Any issue of O, The Oprah Magazine necessarily begins with the Oprah-tastic cover photo. Can you imagine some of the conversations that go on in the mag's art department? "No, we've already used Oprah being fitted for opera glasses and Oprah behind the wheel of the General Lee. How about Oprah wearing a beret while fly-fishing in the Ozarks with the two surviving Baldwin brothers?" This month, the cover theme might best be described as "Oprah, smiling, touching her chin." Man, that augurs bad things--BAD THINGS--for the pages that follow.
Or not. The September issue is as airy and eminently browsable as any magazine on the rack today. You get meticulously tailored items on successful women business owners, a few polite giggles in Martha Beck's "Why Can't Life Be Like TiVo?" exegesis, and a foldout calendar featuring a horrifying depiction of three pterodactyls ripping apart a young child limb by limb (okay, it's only a garden scene--just checking whether you were paying attention). There are style tips and advice columns aplenty, plus raves for jeans with apples embroidered on the ass and so-called "creamware" that "makes everyday meals feel sweeter." I hear you loud and clear, dude.
My disdain for simplemindedness aside, I recognize why O, The Oprah Magazine has resonated with readers. Tonally, it eschews the negative--most people likely get enough of that in their day-to-day lives, thank you very much--and design-wise, it presents every morsel of information colorfully and with a distinctly modern feel. Just look at the densely packed "Shopping for Fall" and "Getting Dressed" fashion spreads: shopping-only mags could learn a lot from their spare elegance.
But for me, all this ain't enough. Through her book club, Oprah could convince the nation to devour Carrot Top's "Red on the Outside, Blue on the Inside" as if it were something out of the Richard Russo canon. Fortunately, she uses her gargantuan influence mostly for good, turning slack-jawed TV devotees onto essential fare like "Their Eyes Were Watching God." Yet despite her treacly opening and closing notes and her "O List" of recommendations, Oprah doesn't seem inclined to similarly throw her weight around on behalf of the mag that bears her name.

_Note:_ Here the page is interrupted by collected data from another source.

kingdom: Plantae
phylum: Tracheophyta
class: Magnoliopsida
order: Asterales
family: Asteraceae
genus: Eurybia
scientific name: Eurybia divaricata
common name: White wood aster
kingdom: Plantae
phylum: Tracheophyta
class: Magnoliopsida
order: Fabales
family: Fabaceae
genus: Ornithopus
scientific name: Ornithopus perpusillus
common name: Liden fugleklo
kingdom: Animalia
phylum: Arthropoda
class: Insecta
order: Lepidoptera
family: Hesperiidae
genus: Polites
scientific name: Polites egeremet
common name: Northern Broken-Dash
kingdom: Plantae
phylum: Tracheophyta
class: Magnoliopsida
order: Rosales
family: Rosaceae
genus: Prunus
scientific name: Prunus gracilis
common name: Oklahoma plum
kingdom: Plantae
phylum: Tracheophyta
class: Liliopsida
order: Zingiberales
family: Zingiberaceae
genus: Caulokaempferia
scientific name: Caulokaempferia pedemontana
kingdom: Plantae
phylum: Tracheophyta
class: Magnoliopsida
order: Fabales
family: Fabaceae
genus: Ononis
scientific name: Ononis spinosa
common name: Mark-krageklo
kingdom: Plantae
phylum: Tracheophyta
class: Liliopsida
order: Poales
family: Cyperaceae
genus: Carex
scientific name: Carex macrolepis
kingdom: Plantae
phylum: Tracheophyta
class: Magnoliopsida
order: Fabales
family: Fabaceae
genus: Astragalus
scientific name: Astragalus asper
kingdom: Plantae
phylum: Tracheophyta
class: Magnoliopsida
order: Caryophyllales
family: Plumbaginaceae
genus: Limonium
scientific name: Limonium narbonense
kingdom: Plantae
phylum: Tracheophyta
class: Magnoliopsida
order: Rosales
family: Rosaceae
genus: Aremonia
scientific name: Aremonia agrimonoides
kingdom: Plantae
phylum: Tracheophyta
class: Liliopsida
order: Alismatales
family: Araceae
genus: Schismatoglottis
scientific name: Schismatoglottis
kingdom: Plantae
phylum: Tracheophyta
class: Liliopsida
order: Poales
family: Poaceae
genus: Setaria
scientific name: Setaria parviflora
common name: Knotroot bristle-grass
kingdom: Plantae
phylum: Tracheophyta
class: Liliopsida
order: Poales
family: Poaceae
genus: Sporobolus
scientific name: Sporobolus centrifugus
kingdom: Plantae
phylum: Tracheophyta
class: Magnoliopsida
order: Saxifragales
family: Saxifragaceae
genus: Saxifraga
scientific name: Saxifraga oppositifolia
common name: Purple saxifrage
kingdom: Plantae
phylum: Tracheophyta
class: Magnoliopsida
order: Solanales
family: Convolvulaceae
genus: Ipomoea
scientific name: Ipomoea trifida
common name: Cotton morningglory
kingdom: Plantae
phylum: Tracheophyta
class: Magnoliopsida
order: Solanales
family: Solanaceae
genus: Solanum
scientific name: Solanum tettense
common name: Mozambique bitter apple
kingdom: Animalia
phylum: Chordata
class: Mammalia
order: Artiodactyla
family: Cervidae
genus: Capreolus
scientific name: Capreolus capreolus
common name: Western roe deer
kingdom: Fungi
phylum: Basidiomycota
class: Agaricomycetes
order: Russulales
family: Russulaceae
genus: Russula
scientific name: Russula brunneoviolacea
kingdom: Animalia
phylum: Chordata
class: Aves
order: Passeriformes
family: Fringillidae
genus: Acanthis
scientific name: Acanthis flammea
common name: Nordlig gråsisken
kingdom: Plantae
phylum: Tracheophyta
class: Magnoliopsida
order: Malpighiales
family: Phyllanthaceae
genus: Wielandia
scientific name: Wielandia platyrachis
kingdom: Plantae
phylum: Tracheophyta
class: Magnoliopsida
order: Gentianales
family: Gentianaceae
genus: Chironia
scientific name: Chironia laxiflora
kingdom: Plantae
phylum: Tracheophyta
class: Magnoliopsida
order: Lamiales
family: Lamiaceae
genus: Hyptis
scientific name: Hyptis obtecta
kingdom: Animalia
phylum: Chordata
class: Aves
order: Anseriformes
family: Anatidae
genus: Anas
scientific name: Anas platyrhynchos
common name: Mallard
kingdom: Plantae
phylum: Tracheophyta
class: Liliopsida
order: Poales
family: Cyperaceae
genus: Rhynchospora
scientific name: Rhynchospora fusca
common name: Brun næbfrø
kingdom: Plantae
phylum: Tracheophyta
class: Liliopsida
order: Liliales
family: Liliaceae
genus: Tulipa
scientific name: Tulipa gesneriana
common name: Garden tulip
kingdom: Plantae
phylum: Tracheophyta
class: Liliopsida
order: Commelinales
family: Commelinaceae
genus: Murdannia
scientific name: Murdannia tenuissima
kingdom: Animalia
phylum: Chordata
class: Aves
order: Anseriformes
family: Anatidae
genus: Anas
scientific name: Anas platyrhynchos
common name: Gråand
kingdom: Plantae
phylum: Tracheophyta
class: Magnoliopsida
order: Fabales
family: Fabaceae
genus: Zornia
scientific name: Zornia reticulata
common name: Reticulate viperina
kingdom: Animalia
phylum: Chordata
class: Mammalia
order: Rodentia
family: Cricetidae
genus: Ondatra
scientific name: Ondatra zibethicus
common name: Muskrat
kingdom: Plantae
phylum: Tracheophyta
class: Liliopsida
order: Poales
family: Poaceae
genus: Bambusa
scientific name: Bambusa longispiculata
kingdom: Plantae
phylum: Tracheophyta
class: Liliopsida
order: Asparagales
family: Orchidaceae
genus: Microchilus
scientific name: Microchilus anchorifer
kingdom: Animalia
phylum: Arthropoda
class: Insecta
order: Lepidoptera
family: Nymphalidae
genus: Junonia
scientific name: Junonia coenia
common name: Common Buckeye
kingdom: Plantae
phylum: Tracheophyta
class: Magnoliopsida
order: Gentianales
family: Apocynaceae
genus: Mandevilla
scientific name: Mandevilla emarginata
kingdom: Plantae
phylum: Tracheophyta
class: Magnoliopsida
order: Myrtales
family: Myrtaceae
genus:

Somebody--either Goethe or Spider-Man's step-grampa--once said: "With great power comes great responsibility." And as witnessed by her book club and her astonishing charitable outreach, Oprah knows how to wield the baton. That sense of direction and purpose, however, is absent in the September issue of O, The Oprah Magazine. Too bad--she's got the grandest pulpit in the history of mass media, and she's missing an opportunity to raise the bar.